Matasano Crypto Challenges Set 2

Challenge 10 asks us to implement AES-CBC, or the Cipher-Block-Chaining mode of AES. It works by XORing the previous ciphertext block with the current plaintext block. This is to improve the "confusion and diffusion" properties of the AES cipher. In ECB mode, we know that the same plaintext encrypts to the same cipher text (ie if P[32:64]==P[80:96], then C[32:64]==C[80:96]). In CBC this is not true because the plaintext is XORed with the previous block before encrypting. The wikipedia article describes the technical details of the implementing it. For reference the operation for encrypting and decrypting is:

\begin{equation} C_i = E_{K}(P_i \oplus C_{i-1}, C_0 = IV) \\ P_i = D_{K}(C_i)\oplus C_{i-1} , C_0 = IV) \end{equation}

The fact that the decryption procedure relies on XORing the ciphertext (that an attacker can control) is very important! It will come up soon.

This is the first of many chosen plaintext attacks. In fact, I think it is an "adaptive chosen plaintext attack." This is also the first time in the challenges where we need to think about how this would come up in real applications in order to understand why its relevant. Typically servers issue cookies/session tokens that are encrypted strings that define the user's role and access level. If the server uses AES in ECB mode, it may be possible for a malicious attacker to extract the format of the encrypted session token using this attack.

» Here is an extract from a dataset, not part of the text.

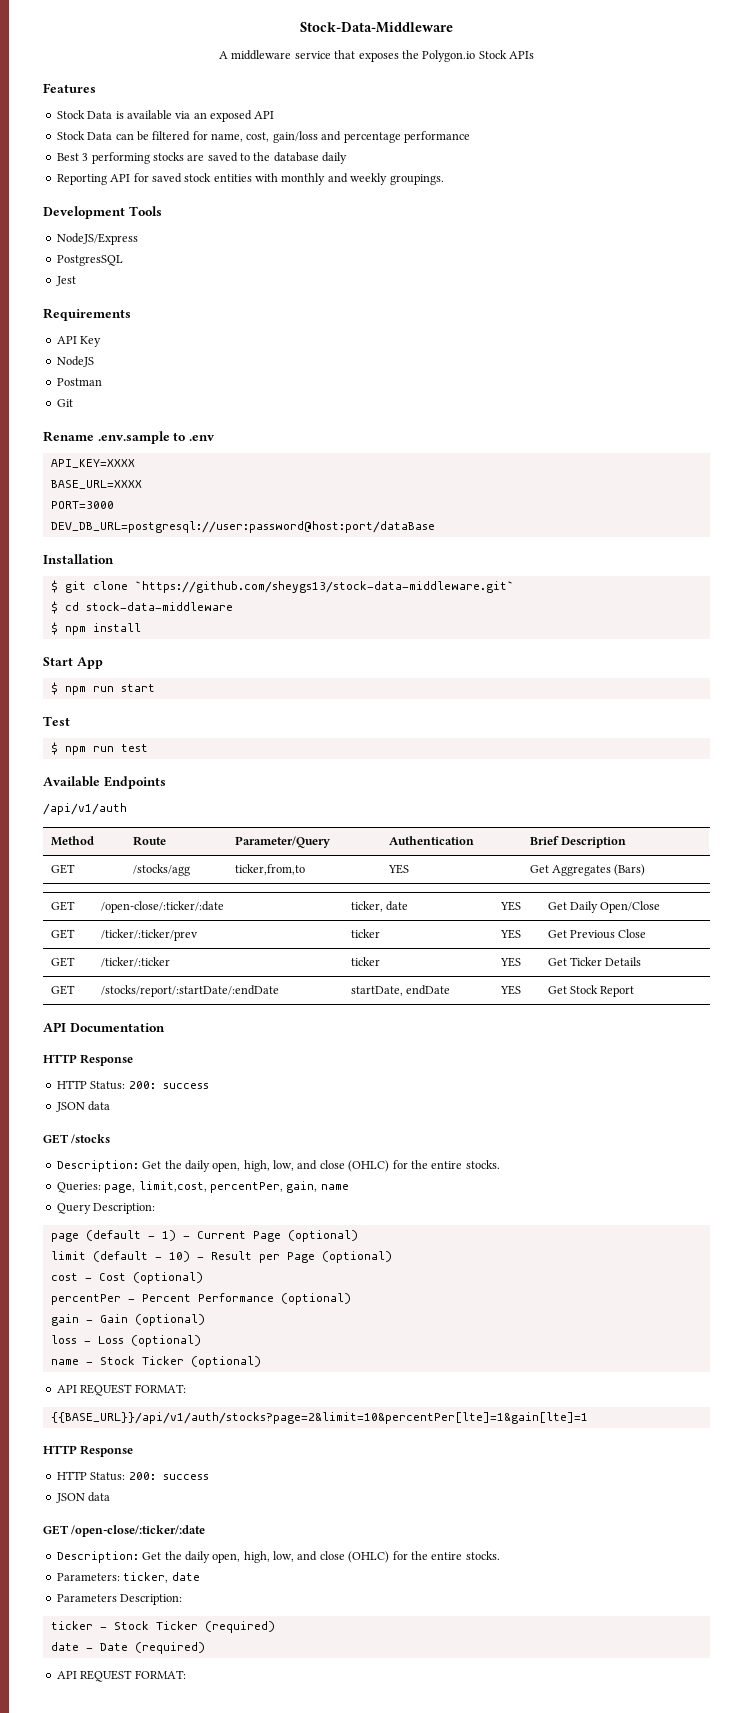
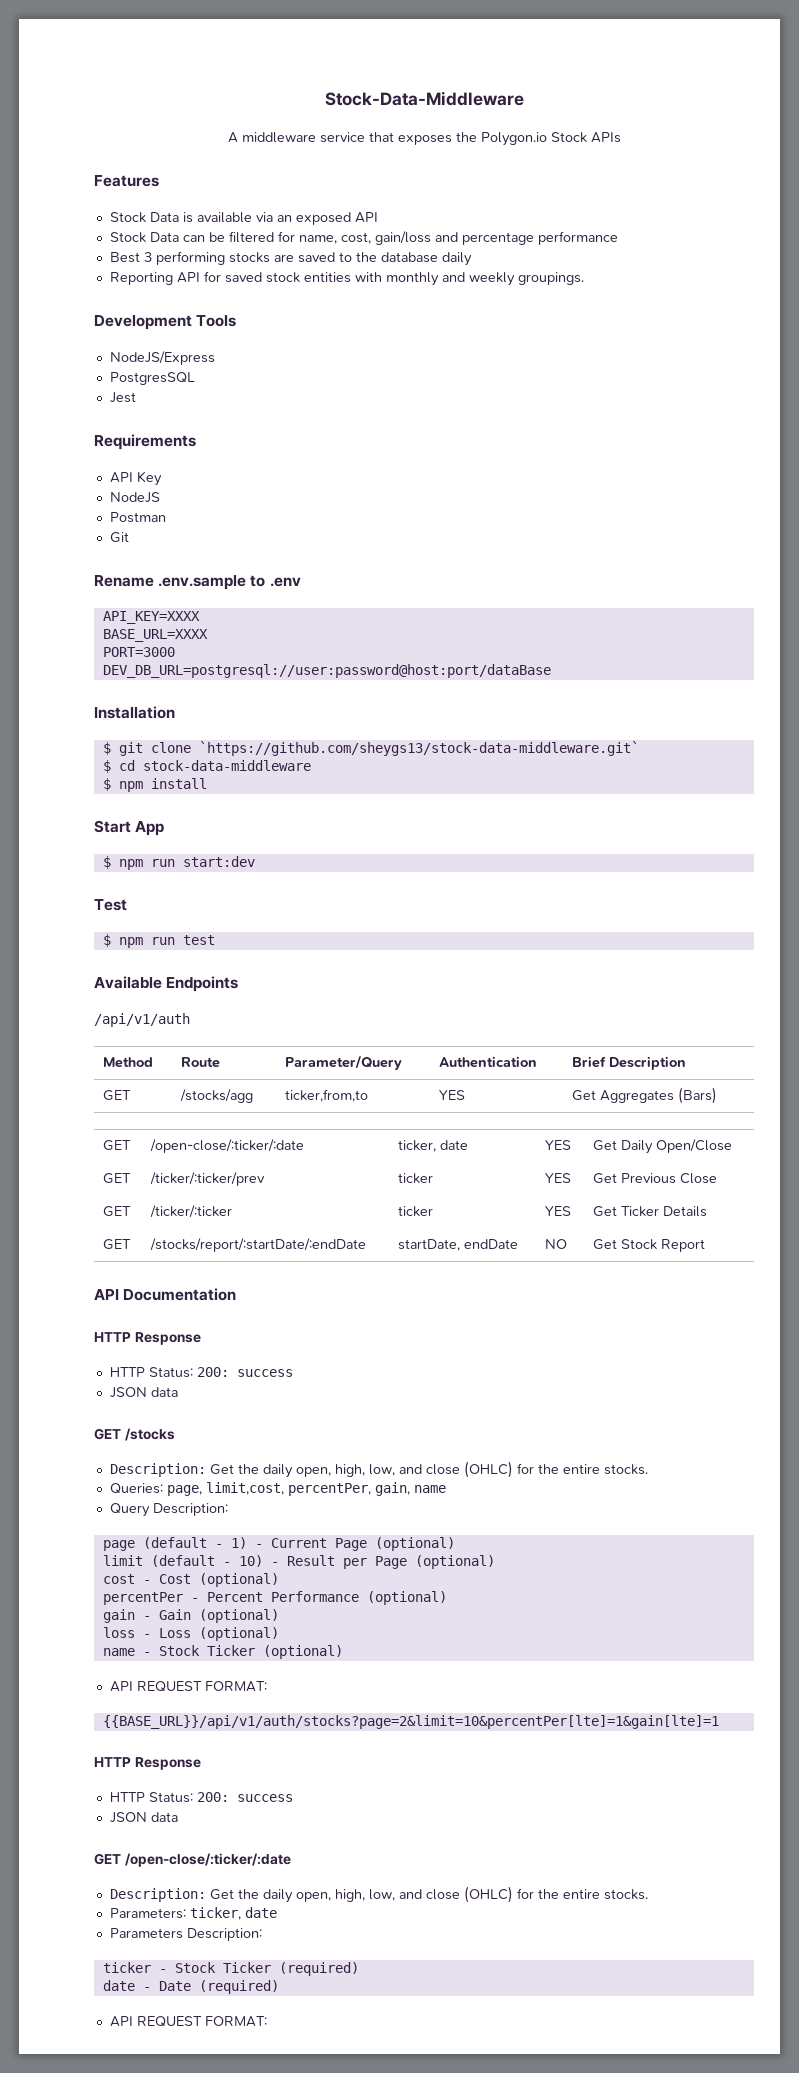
[120,684,155,692] start -> [182,856,255,867] start:dev
[499,985,521,995] YES -> [545,1239,568,1249] NO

The attack assumes that we have an oracle (the server) that will give us back cipher texts given a plaintext that we choose. The oracle (aka server) appends an unknown string to the attackers chosen text and returns the cipher text of the concatenated plaintext. Our goal is to read the unknown string.

Why does the challenge ask us to discover the block size and mode? If we were really attacking a server we wouldn't know either of them. Knowing how to determine those two facts enable us to test for this attack against servers that we may audit in real situations.

I got stuck on this for a while because I was restricting myself to a chosen plaintext that was 16 bytes long. This is not necessary in order to complete the attack as written, though servers deployed in the real world may have length requirements on the strings that they allow to be processed.

This is a known plaintext attack. In some sense, Challenge 13 is the natural follow up to Challenge 12. If we successfully attacked a server in Challenge 12, we would now know how the encrypted session cookie is formatted. Knowing the fact that in ECB mode, the same ciphertext block decrypts to the same plaintext block can allow us to give ourselves admin access using a carefully crafted session cookie derived from the server. If our plaintext is:

0123456789ABCDEF
----------------
email=fooAA@bar.
com&uid=10&role=
user

If we took the second block, it would decrypt to a block of text with the string "role=" at the end. Now if we could get the server to issue us with a string that decrypted to "admin", then we could concatenate the two cipher texts and have a string that when decrypted gave the "role=admin" pair. This would give us a session token (albeit mangled) which would give us the admin role.

As alluded to earlier, this is the famous CBC bit-flipping attack. It exploits the fact that when we decrypt in CBC, we XOR the preceding cipher text with the plaintext. Bit-flipping attacks are viable whenever we XOR the plaintext with anything in the encryption/decryption process. If we flip a bit in the cipher text block that is being XORed (C[i-1] for P[i]), then we make a one bit edit in P[i] (and ruin C[i-1]). We'll see more bit-flipping attacks soon. The only challenging thing here is figuring out how to get the bit flips to line up and make the edits you want. There's a nice formula for editing bytes which comes up in the CBC padding oracle attack in Set 3:

\begin{equation} b_i = b_i \oplus p_i \oplus p_i' \end{equation}

In this case, we know \(p_i\) (we control that part of the plaintext), \(p_i'\) is the byte that we want to change it to (a disallowed character say) and \(b_i\) is the cipher text byte in the block previous to the plaintext byte we're editing.